== EXCERPTED TEXT ==
++++++

Motorsports This board is for Z Racers who compete in Autocross, Road Racing and Time Trials. Focus will be on car set up and modifications. Event coverage, and race parts for sale or trade.

Understeer cures

Old 09-29-2004, 04:04 PM
  #1  
Registered User
Thread Starter
 
Spudz's Avatar
 
Join Date: Mar 2002
Posts: 646
Understeer cures

Hey All,
I think I am going to try to make the last event of the season. A new baby
and work conflicts kept me away the whole season. I did crew for a friend ,
and his 2 liter Roadster when he ran over here .

My car is suffering from understeer. I am using way to large of front bar ( 1 1/8" ) . If I keep the front tire pressures up and either loosen or shorten/extend the
front end links will this help a bit ?

Any help will be greatly appreciated

Mike
Spudz is offline  
Old 09-29-2004, 05:33 PM
  #2  
Registered User
 
jburge01's Avatar
 
Join Date: Aug 2002
Location: Texas
Posts: 113
I don't think changing the length of the links will change anything. Maybe less front tire pressure, more rear tire pressure, and run the end link bushing real soft/sloppy and loose on the front bar.
jburge01 is offline  
Old 09-30-2004, 09:58 AM
  #3  
Registered User
 
zlalomz's Avatar
 
Join Date: May 2002
Location: Sacramento, Ca.
Posts: 165
I widened the front track with 1/2 inch wheel spacers and ran some toe out to help turn in. Also make sure you are off or are feathering off the brakes when turning.
zlalomz is offline  
Old 09-30-2004, 12:39 PM
  #4  
Registered User
Thread Starter
 
Spudz's Avatar
 
Join Date: Mar 2002
Posts: 646
Steve,
I know for a fact that I am still on the brakes a bit when turning in

I can see where this could be a problem trying to turn a wheel that is trying to
stop rolling. Also this could be cured a bit I sure with an adjustable brake bias.

++++++

[Stored data entries]

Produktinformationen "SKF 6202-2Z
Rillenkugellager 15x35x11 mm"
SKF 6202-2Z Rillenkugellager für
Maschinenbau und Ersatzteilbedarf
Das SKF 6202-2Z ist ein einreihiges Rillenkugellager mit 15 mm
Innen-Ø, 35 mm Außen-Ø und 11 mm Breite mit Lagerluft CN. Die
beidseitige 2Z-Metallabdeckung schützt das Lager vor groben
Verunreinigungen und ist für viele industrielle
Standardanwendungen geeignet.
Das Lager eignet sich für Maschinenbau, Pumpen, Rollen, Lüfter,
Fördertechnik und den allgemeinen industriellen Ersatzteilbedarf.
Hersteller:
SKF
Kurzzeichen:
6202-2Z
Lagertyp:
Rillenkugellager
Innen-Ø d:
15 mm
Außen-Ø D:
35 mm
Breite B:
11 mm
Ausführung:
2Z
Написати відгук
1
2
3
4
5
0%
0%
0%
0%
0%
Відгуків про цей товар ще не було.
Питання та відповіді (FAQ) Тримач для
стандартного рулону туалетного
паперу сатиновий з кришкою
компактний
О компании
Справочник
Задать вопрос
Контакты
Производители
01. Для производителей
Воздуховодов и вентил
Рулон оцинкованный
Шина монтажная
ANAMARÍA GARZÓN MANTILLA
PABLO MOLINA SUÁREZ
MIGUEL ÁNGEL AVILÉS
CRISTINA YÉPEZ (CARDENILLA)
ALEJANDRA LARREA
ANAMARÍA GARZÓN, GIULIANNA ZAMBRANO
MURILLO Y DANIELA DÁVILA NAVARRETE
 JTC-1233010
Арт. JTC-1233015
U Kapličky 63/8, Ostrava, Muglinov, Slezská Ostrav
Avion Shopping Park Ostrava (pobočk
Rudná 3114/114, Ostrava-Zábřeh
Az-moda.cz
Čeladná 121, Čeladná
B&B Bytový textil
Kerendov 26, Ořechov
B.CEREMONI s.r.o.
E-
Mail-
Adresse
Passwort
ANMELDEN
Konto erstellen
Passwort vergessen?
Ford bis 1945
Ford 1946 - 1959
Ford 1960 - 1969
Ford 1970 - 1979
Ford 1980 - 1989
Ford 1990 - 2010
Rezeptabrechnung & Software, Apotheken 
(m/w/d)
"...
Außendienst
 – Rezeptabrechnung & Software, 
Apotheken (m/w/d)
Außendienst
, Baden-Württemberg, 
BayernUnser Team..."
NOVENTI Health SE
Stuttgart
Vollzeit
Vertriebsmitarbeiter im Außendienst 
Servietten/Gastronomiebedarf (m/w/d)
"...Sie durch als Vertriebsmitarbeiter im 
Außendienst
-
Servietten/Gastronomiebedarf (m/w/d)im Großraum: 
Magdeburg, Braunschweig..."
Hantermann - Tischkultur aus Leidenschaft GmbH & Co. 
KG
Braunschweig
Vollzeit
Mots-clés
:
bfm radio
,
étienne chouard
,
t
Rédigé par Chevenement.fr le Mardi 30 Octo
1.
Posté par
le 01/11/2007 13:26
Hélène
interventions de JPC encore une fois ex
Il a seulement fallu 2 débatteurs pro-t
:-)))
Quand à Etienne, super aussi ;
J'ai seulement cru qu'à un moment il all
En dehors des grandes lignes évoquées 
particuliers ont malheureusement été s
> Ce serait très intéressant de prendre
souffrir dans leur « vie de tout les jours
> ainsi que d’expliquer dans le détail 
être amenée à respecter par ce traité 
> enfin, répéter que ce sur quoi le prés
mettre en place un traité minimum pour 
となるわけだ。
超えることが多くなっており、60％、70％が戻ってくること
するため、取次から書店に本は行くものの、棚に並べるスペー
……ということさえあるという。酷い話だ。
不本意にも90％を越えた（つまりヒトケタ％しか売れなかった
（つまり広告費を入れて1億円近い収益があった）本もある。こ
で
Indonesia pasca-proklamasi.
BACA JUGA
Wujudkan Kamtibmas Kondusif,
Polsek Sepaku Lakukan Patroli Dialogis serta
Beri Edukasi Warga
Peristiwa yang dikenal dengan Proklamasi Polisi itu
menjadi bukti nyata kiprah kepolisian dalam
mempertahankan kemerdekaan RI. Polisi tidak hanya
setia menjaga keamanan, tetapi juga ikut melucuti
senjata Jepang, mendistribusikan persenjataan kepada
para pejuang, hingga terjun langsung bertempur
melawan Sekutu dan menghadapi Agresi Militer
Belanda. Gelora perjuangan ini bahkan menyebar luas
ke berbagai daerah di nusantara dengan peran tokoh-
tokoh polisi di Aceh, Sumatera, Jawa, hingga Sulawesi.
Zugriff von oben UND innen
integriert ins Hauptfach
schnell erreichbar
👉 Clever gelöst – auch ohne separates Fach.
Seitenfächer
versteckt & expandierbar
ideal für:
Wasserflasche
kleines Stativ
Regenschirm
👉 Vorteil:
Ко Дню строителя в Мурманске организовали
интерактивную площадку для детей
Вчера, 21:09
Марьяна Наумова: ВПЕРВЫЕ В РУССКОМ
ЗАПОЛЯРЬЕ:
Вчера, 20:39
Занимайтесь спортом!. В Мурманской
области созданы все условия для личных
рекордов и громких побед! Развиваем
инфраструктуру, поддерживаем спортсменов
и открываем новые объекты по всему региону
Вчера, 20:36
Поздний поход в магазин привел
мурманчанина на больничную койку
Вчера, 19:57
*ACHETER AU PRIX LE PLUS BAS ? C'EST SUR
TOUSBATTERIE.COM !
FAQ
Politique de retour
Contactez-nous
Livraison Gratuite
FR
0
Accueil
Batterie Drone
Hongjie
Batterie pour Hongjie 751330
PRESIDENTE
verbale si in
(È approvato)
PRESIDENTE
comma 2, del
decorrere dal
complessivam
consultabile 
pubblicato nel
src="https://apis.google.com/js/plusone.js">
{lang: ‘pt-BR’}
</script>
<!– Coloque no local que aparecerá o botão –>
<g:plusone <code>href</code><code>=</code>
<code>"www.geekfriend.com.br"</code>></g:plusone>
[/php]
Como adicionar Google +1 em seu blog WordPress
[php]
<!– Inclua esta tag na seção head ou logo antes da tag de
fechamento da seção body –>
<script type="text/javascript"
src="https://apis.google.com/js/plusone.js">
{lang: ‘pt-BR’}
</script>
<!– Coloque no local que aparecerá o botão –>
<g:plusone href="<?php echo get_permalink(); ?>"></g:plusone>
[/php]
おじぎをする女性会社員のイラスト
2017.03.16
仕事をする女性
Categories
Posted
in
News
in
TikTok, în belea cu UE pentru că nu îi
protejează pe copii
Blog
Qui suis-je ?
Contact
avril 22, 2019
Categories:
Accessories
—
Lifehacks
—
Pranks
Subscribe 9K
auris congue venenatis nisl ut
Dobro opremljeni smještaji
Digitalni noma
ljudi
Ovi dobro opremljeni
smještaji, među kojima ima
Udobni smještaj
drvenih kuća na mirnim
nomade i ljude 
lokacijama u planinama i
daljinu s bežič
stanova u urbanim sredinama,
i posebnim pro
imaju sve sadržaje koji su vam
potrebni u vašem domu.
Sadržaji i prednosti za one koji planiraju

++++++

== WORK ORDER A ==
Could you transcribe the part of the understeer thread above that opens with the words containing "Join Date: Aug" and closes with "the front bar."?
== WORK ORDER B ==
Can you pick up the forum thread on understeer cures from its last sentence and carry it on?

== RESPONSE A ==
Join Date: Aug 2002
Location: Texas
Posts: 113
I don't think changing the length of the links will change anything. Maybe less front tire pressure, more rear tire pressure, and run the end link bushing real soft/sloppy and loose on the front bar.

== RESPONSE B ==
I think I am going to scrub next weekend and try to find a co drive for it. With
all the new ideas floating around in my head , I kind of what things right before
I jumping back into it .

The Seattle guys season start in January , so I think I will focus on that time frame.

John,
I have been running the fronts with more pressure then the rears. With concern for wheels spin on corner exit . NO LSD kills me on corner exit

Thanks,
Mike

Last edited by Spudz; 09-30-2004 at 12:42 PM.
Spudz is offline  
Old 09-30-2004, 12:51 PM
  #5  
Registered User
 
preith's Avatar
 
Join Date: Apr 2002
Location: Waukesha, WI
Posts: 236
I think I may have the answer, which is posted on another thread, Ackerman! Basically, it's turning the inside wheel at a steeper angle than the outside. Carrol Smith says if toe out is needed, which usually seems to be the case on the Z's, then more Ackerman is needed. My project this winter will be making it adjustable by moving the steering rack forward or aft.
preith is offline  
Old 09-30-2004, 01:32 PM
  #6  
Registered User
 
jburge01's Avatar
 
Join Date: Aug 2002
Location: Texas
Posts: 113
Originally Posted by Spudz
John,
I have been running the fronts with more pressure then the rears. With concern for wheels spin on corner exit . NO LSD kills me on corner exit

Thanks,
Mike
Ah yes. Of course. How soon I forget. I used to tap, tap, tap the accelerator on and off in corners to try and get grip on the open diff and with the VLSD too. The technique worked somewhat. After getting the R190 LSD, I got a lot slower than even the open diff for a while until I figured out a better transmission to go with it.

I like lots of toe out on autox too, but the steering effort required is beyond me with big wide tires.

Maybe it would help if you could dial in a little more camber in the front too.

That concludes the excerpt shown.